TASK STATEMENT —
Rewrite the lines of both items as a single numbered list, omitting blank lines and leaving the pictures out of your answer.

[Plain-text document sources]
- - - - -

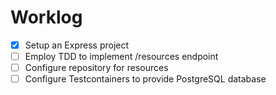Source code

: # Worklog

- [x] Setup an Express project
- [ ] Employ TDD to implement /resources endpoint
- [ ] Configure repository for resources
- [ ] Configure Testcontainers to provide PostgreSQL database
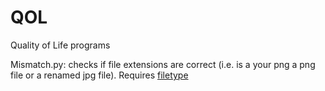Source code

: # QOL
Quality of Life programs

Mismatch.py: checks if file extensions are correct (i.e. is a your png a png file or a renamed jpg file). Requires [filetype](https://pypi.org/project/filetype/)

- - - - -

TASK OUTPUT —
1. Source code
2. : # Worklog
3. - [x] Setup an Express project
4. - [ ] Employ TDD to implement /resources endpoint
5. - [ ] Configure repository for resources
6. - [ ] Configure Testcontainers to provide PostgreSQL database
7. Source code
8. : # QOL
9. Quality of Life programs
10. Mismatch.py: checks if file extensions are correct (i.e. is a your png a png file or a renamed jpg file). Requires [filetype](https://pypi.org/project/filetype/)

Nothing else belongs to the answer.